Our Bible Study group was recently studying Paul’s letter to the Philippians. One of the things that struck us was the amazing attitude Paul had to his imprisonment.
We imagined him chained to a Roman guard, 24/7 in Caesar’s palace cells, with no personal privacy and relying on friends to do everything for him. What was his reaction to these unpleasant circumstances?
He was full of praise to God, joyful for His provision and for being part of His plan to spread the Gospel!
In our comfortable lounge chairs we pondered on how he could feel that way about his situation.
The answer is that Paul had such a deep and unwavering trust in his Lord and Saviour that he knew there was a reason: guards and others were being evangelised through Paul’s influence and the Philippians themselves were being strengthened.
And the whole Church, from that day to this, can benefit from Paul’s testimony to the joy he knew in the Lord. No-one could fake such a joy.
Paul’s joy was due to a deep contentment that Christ had removed his sin and that he was working at the centre of God’s will for his life.
Why be Joyful?
Jesus showed us the great emptying-out principle that is shown in Paul’s remarkable life. If we want to learn contentment and joy, developing an attitude of unselfish humility is the perfect place to begin, says Chuck Swindoll.
There are several results:
1. Jesus is glorified. This should be our motivation for such behaviour, difficult as it may be. Christianity is a way of life in which true blessing only comes through suffering. Think of what Christ’s death means to our salvation. Foxe’s Book of Martyrs is full of the stories of those who have suffered for Christ, thus bringing Him glory by their obedience and example.
2. We are affected. Jesus showed us how His joy was increased by His servant-like self-giving. A humble attitude like that shown by Paul, Peter and many disciples since has been the cause of the great contentment and joy they have all experienced.
3. Others are affected. Somebody once said, ‘we are the only Bible most people will ever read.’ A professing Christian who is not humble, out for himself all the time, selfish and careless, is a direct contradiction of everything our Master and the apostles taught about behaviour in the New Testament.
I should talk – I’m telling you this because I know it is right, not because I am a perfect practitioner. As Paul said for all of us:
‘I press on . . .’Phil 3:14]
How to be Joyful
Our problems can look so large to us that they often distort our view. Paul’s secret was for him to live above his circumstances by keeping his eyes on the Lord Jesus.
The trials of this life can shrink when compared to our loving, powerful Lord, who has ultimately defeated all the powers of this world which cause us to be affected by our circumstances.
We have to patiently wait on Him, and while waiting, continue to live in humility and trust.
Chuck Swindoll has again written:
‘Paul exhorts believers to have an attitude of joyful acceptance. Paul minced no words about how believers should relate to one another. “Do all things without grumbling or disputing; that you may prove yourselves to be blameless and innocent, children of God above reproach in the midst of a crooked and perverse generation, among whom you appear as lights in theworld” [Phil 2:14-15]. He sought an attitude of joyful acceptance, free of petty disputes and bickering. He pled for authentic joy.’

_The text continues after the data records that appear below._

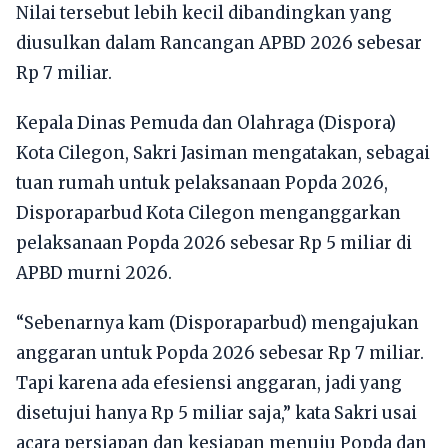
Nilai tersebut lebih kecil dibandingkan yang
diusulkan dalam Rancangan APBD 2026 sebesar
Rp 7 miliar.
Kepala Dinas Pemuda dan Olahraga (Dispora)
Kota Cilegon, Sakri Jasiman mengatakan, sebagai
tuan rumah untuk pelaksanaan Popda 2026,
Disporaparbud Kota Cilegon menganggarkan
pelaksanaan Popda 2026 sebesar Rp 5 miliar di
APBD murni 2026.
“Sebenarnya kam (Disporaparbud) mengajukan
anggaran untuk Popda 2026 sebesar Rp 7 miliar.
Tapi karena ada efesiensi anggaran, jadi yang
disetujui hanya Rp 5 miliar saja,” kata Sakri usai
acara persiapan dan kesiapan menuju Popda dan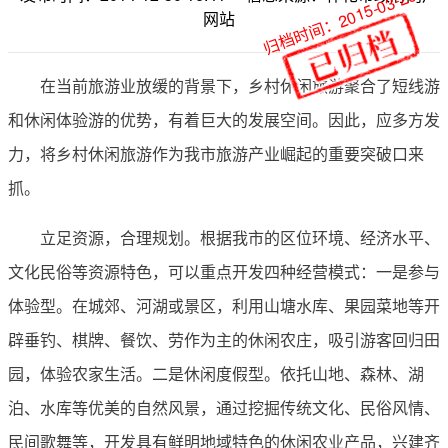
归档时间：2015-03-26
网站
在当前旅游业放缓的背景下，乡村休闲旅游聚合了短线游
和休闲体验游的优势，有着巨大的发展空间。因此，应多方发
力，将乡村休闲旅游作为我市旅游产业崛起的重要突破口来
抓。
立足资源，合理规划。根据我市的区位环境、经济水平、
文化民俗等资源特色，可以重点开发四种经营模式：一是参与
体验型。在城郊、河湖或景区，利用山塘水库、果园菜地等开
辟垂钓、棋牌、餐饮、劳作为主的休闲农庄，吸引游客回归田
园，体验农家生活。二是休闲度假型。依托山地、森林、湖
泊、水库等优美的自然风景，通过挖掘传统文化、民俗风情、
民间歌舞等，开发具有鲜明地域特色的休闲农业产品，兴建齐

Taking our circumstances straight to God helps to give true Christian joy.
Watch Out For the Prosperity Preachers
Anyone who preaches that the way to be joyful and blessed by the Lord is through material abundance, health, world-based happiness and not through suffering is a very dangerous false teacher.
That teaching is in direct opposition to what our Lord and Paul explicitly taught: ‘a man’s life does not consist in the abundance of his possessions’ [Luke 12:15]. ‘The love of money leads to all kinds of evil’ [1 Timothy 6:10].
In contrast [which seems to escape those teachers whose motives and lifestyles are plain for all to see] we have the real and only path to Christian fulfillment and eternal life in Jesus’ words:
‘You cannot serve both God and money.’ [Matt 6:24]
My concern is that prosperity teaching and Word-Faith heresy, while it may not be directly taught in some Churches, is sometimes almost tacitly assumed, so that a leader will say, ‘Come to the Lord and get His abundant blessings’.
They may not define what ‘abundant blessings’ are, but they do, after all, drive an expensive car and live above everyone else. Nor do they stress Jesus’ warning that if anyone wants to follow Him they should take up their cross.
Jungle Doctor’s Example of Joy
In researching this newsletter I decided to re-read the uplifting story of the Jungle Doctor, Australian Paul White, who served in Tanzania [then called Tanganyika] between 1937 and 1941.
The conditions were so onerous and primitive that, unless he had known he was doing God’s will, there was no hope of him achieving anything worthwhile for the Lord.
The whole story which unfolded shows the pure joy he experienced in the most humble and depressing circumstances, as he was used by the Lord in not only saving many lives by practising hygienic medicine, but also by being instrumental in saving countless souls in what, at the time, was truly ‘darkest Africa.’